GIVEN EXERCISE A:
In the excerpt on the bribery trap case, who offered the sum of Rs. 25,000?

EXCERPT PROVIDED:
───

It is not necessary to recapitulate -all the facts of that case; it is sufficient to state that in the trap that was laid in that case, the most important witness was one Nagindas who offered the sum of Rs. 25,000, and the two important witnesses of the raiding party were Pandit Dhanraj, Superintendent, Special Police Establishment, Delhi, and Shanti Lal Ahuja, Additional District Magistrate, Delhi. Nagindas, who was acting on behalf of his master Sir Chinubhai did not have the money to offer as a bribe, and the money was provided by the police authorities which money was offered by Nagindas in that case. The first point for consideration in the case was whether Nagindas and one Pannalal, who was also a servant of Sir Chinubhai and who accompanied Nagindas, were accomplices and, therefore, their evidence should be treated on that basis. This was answered in the negative, on the ground that neither of them was a willing party to the giving of the bribe and, therefore, they did not have the necessary criminal intent to be treated as abettors or accomplices.

(1) [1954] S.C.R. 1098.

───

RECORDS PROVIDED:
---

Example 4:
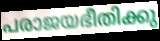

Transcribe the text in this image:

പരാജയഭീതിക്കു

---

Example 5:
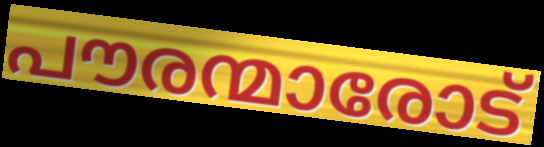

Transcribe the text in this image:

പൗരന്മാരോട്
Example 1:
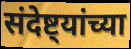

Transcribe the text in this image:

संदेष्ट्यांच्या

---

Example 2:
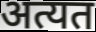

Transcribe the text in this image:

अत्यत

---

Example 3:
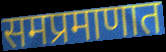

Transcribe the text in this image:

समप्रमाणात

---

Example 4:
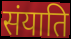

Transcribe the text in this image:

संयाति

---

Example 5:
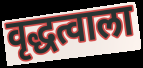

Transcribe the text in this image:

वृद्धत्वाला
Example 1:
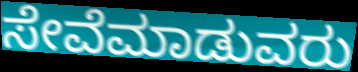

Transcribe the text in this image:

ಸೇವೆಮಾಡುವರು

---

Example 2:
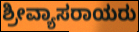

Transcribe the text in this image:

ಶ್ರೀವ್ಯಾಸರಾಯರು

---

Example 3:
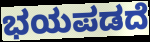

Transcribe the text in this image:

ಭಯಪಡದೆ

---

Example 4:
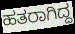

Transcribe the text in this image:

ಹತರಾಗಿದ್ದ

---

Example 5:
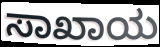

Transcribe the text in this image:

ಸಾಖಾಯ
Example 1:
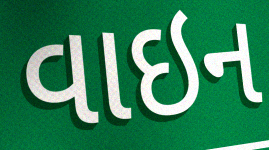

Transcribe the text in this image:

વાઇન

───

GIVEN EXERCISE B:
Format the listing as a JSON list of strings, one string per line, starting with its first line and going on through the line with "ಶ್ರೀವ್ಯಾಸರಾಯರು". Leave out blank lines and the pictures.

CORRECT RESULT A:
Nagindas offered the sum of Rs. 25,000.

CORRECT RESULT B:
[
  "---",
  "Example 4:",
  "Transcribe the text in this image:",
  "പരാജയഭീതിക്കു",
  "---",
  "Example 5:",
  "Transcribe the text in this image:",
  "പൗരന്മാരോട്",
  "Example 1:",
  "Transcribe the text in this image:",
  "संदेष्ट्यांच्या",
  "---",
  "Example 2:",
  "Transcribe the text in this image:",
  "अत्यत",
  "---",
  "Example 3:",
  "Transcribe the text in this image:",
  "समप्रमाणात",
  "---",
  "Example 4:",
  "Transcribe the text in this image:",
  "संयाति",
  "---",
  "Example 5:",
  "Transcribe the text in this image:",
  "वृद्धत्वाला",
  "Example 1:",
  "Transcribe the text in this image:",
  "ಸೇವೆಮಾಡುವರು",
  "---",
  "Example 2:",
  "Transcribe the text in this image:",
  "ಶ್ರೀವ್ಯಾಸರಾಯರು"
]